Contrôler le contenu et verrouiller le réseau

La nébuleuse Internet a fait aussi l'actualité par ses abus comme la diffusion de données classifiées, la propagande intégriste et révisionniste, les photos de lady Diana mourante, la pornographie, ou plus simplement la diffusion d'ouvrages interdits.
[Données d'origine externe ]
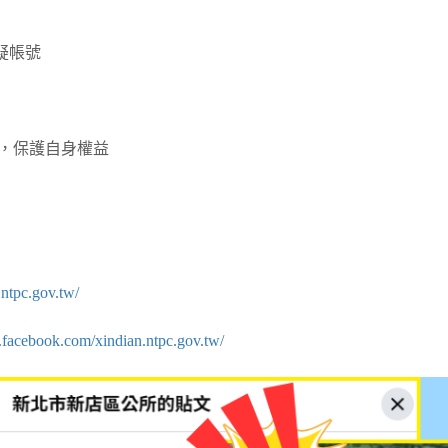
疑帳號
覺，保護自身權益
.ntpc.gov.tw/
.facebook.com/xindian.ntpc.gov.tw/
En janvier 1996, le livre du docteur Gubler sur la maladie du président Mitterrand a ainsi été « publié » sur le Web aussitôt après son retrait des librairies par décision de justice. Une journée suffit au patron d'un cybercafé de Besançon pour numériser, « imprimer » et « diffuser » ce texte dans le monde entier, au mépris du copyright. Certes, le cybernaute indélicat fut condamné, suite à la plainte des professionnels de l'édition, mais l'affaire n'en a pas moins mis en relief des problèmes d'éthique et un vide juridique. S'il est trop tard pour réglementer l'accès et le développement du réseau, sa surveillance s'effectue par la « visite » des sites les plus fréquentés par les services du ministère de l'Intérieur (douanes, répression des fraudes...).